→ Document passage:
※ ※ ※

Like Defender, Missile Command sees players trying to protect a planet, or in this case cities, from an impending attack. It’s the second Sega title in our list and was a huge success for the Atari 2600, selling a whopping 2.5 million copies!
War is waging between two planets: Zardon, controlled by the player, and Krytol.
As the player, you must protect six cities from being blown to smithereens by an endless barrage of missiles that just keep on coming and coming!
Think you’re up to the job?
Missile Command is yet another game accredited as being one of the most important titles from the ‘golden age of gaming’.
The aim of the game is to attack everything that is trying to attack you. Weapons fire from all angles, and some even spit into cluster bombs to try and throw you off!
Each new level becomes increasingly harder with new weapons to defend against. Can you successfully command three guns while keeping you cool against bomber planes and destructive satellites?
Up next on our list of the best Atari 5200 games is the ultimate gaming femme-fatale and woman of the year 1981, Ms Pac Man.
The game itself was widely heralded as being better than the original Pac-Man title. It has extra features that make gameplay even more exciting, and the inclusion of a female title character was pretty rare at the time!
Ms Pac-Man is, in fact, one of the first female video game protagonists, and she’s since gone on to become a major cult figure in the retro gaming world.
So what differences did Ms Pac Man have over the original game? Well, there are more warp tunnels in levels, and the ghosts move in different patterns. The walls are also made from solid colours, giving the levels a more ‘filled out’ feel.
Instead of folding up like an origami crane after coming in contact with a ghost, Ms Pac-Man ‘swoons and falls’ over. Twinned with the red bow, the little yellow circle developed a much more substantial personality.
Oh, and the orange ghost is called Sue instead of Clyde… don’t forget that one!
In most cases, the games in our list appeared in arcades before making their debut on home consoles. Choplifter breaks the pattern, becoming one of the first and few games to be ported to arcade cabinets after home console success.
That’s a fact that you can tell your mates over zoom the next time someone suggests a quiz!
Choplifter sees players attempting to save prisoners of war in a helicopter. Players amass points by successfully rescuing hostages and fighting off enemy fighters and tanks.
Landing on a hostage will kill them (quite obviously really), so players will need to time their descents perfectly. There are 64 hostages on each stage, and the helicopter can only carry 16 at a time.
I guess it’s a case of picking your favourite captives first?
Watch out when the guards are alerted; fire can come from all angles, making retreating just as dangerous as attacking!
Mr Do’s Castle takes the Number 11 spot on our list of the best Atari 5200 games of all time!
Those of you that have played the original Mr Do arcade game might be interested to know that this was never meant to be a Mr Do game at all! It was supposed to be called ‘Knights VS Unicorns’ but Universal decided that Mr Do was popular and thought ‘why not make it look like a sequel?’.
I guess you can’t argue with that logic!
The game has a feel of Donkey Kong about it, what with the climbing up and down ladders and levels, though there is a lot more going on in Mr Do’s Castle than you might think!
Players control a clown named Mr Do, who must battle with a bunch of unicorn-looking monsters. Wielding a hammer, players smash monsters and flip staircases in a bid to collect all of the cherries on multiple platforms.
It’s like Pac-Man on acid!

※ ※ ※

→ Data:
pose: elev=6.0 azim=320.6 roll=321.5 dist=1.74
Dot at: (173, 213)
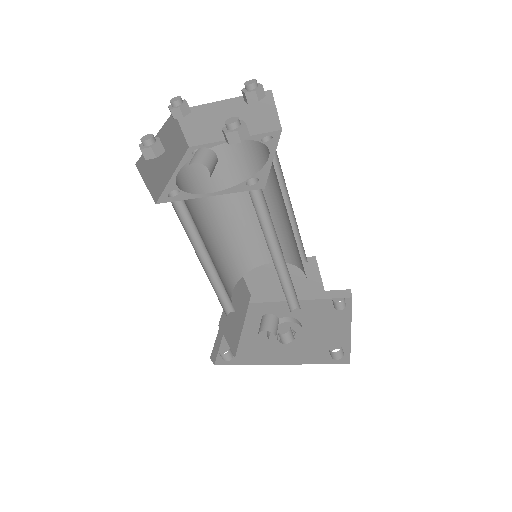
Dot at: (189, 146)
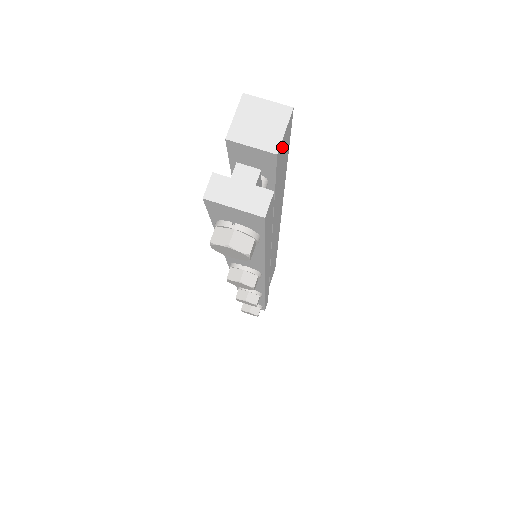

※ ※ ※

→ Job: Set down the passage of the Atari games article from "That’s a fact" to "16 at a time." word for word. Answer from the Atari games article alone, without drawing on the data.

→ Task solution:
That’s a fact that you can tell your mates over zoom the next time someone suggests a quiz!
Choplifter sees players attempting to save prisoners of war in a helicopter. Players amass points by successfully rescuing hostages and fighting off enemy fighters and tanks.
Landing on a hostage will kill them (quite obviously really), so players will need to time their descents perfectly. There are 64 hostages on each stage, and the helicopter can only carry 16 at a time.